Golang and librdkafka-dev is required to compile timburr. It is recommended to run timburr via a [Docker image](https://github.com/users/mudkipme/packages/container/package/timburr).

```bash
docker create --name timburr --net isolated_nw \
-v /timburr.yml:/app/conf/config.yml \
--restart=always \
mudkip/timburr
```

## LICENSE

This project is under [BSD-3-Clause](LICENSE).
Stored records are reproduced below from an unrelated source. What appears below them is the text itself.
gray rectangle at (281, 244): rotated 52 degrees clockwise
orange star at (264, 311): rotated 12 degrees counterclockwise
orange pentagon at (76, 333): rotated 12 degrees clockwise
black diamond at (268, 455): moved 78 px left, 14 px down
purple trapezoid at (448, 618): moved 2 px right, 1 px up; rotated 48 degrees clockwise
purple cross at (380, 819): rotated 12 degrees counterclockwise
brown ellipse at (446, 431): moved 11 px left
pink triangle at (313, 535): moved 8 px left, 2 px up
52Poké (神奇宝贝部落格/神奇寶貝部落格, 神奇宝贝百科/神奇寶貝百科) is a Chinese-language Pokémon fan site. Neither the name of 52Poké nor the names of the contributors may be used to endorse any usage of codes under this project.
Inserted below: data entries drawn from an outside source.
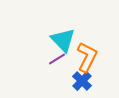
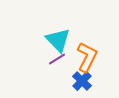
cyan triangle: moved 5 px left
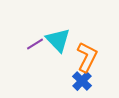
purple line: moved 22 px left, 15 px up
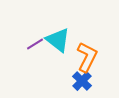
cyan triangle: rotated 8 degrees counterclockwise
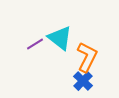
cyan triangle: moved 2 px right, 2 px up
blue cross: moved 1 px right
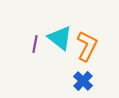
purple line: rotated 48 degrees counterclockwise
orange L-shape: moved 11 px up
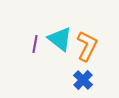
cyan triangle: moved 1 px down
blue cross: moved 1 px up
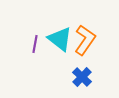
orange L-shape: moved 2 px left, 6 px up; rotated 8 degrees clockwise
blue cross: moved 1 px left, 3 px up
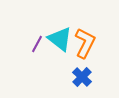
orange L-shape: moved 3 px down; rotated 8 degrees counterclockwise
purple line: moved 2 px right; rotated 18 degrees clockwise
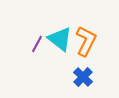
orange L-shape: moved 1 px right, 2 px up
blue cross: moved 1 px right
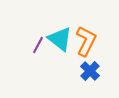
purple line: moved 1 px right, 1 px down
blue cross: moved 7 px right, 6 px up
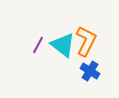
cyan triangle: moved 3 px right, 6 px down
blue cross: rotated 12 degrees counterclockwise
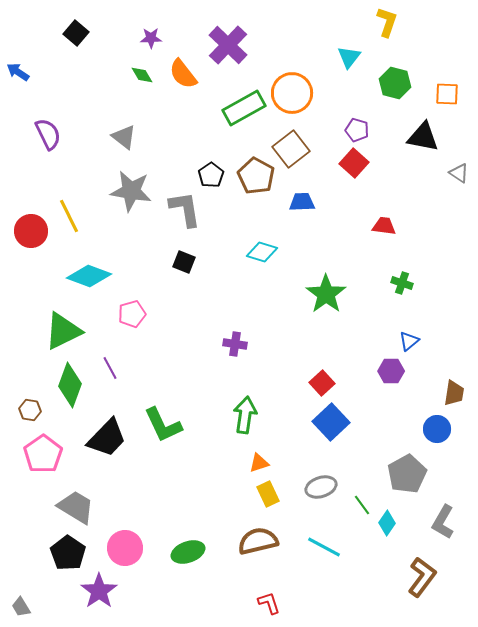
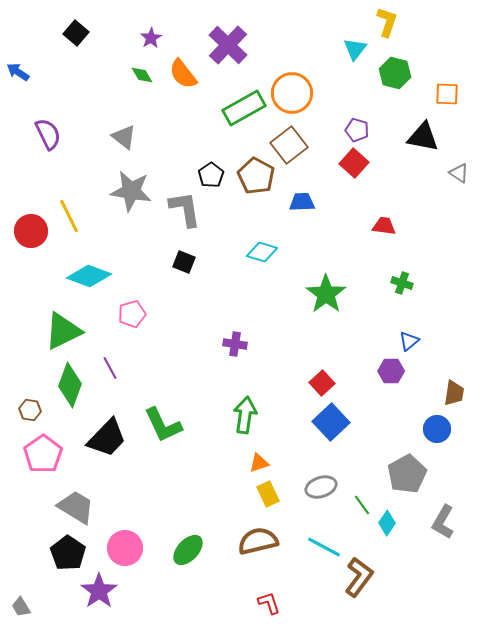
purple star at (151, 38): rotated 30 degrees counterclockwise
cyan triangle at (349, 57): moved 6 px right, 8 px up
green hexagon at (395, 83): moved 10 px up
brown square at (291, 149): moved 2 px left, 4 px up
green ellipse at (188, 552): moved 2 px up; rotated 28 degrees counterclockwise
brown L-shape at (422, 577): moved 63 px left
Pokémon ©2020 Pokémon. ©1995-2020 Nintendo/Creatures Inc./GAME FREAK inc. 52Poké and this project is not affiliated with any Pokémon-related companies.

---

1: `Special:RunSingleJob` verifies `mediawiki_signature` in event data. However the order of keys in event structure may not be preserved, thus results in invalid signature. This patch sorts keys before generating and verifying job signature.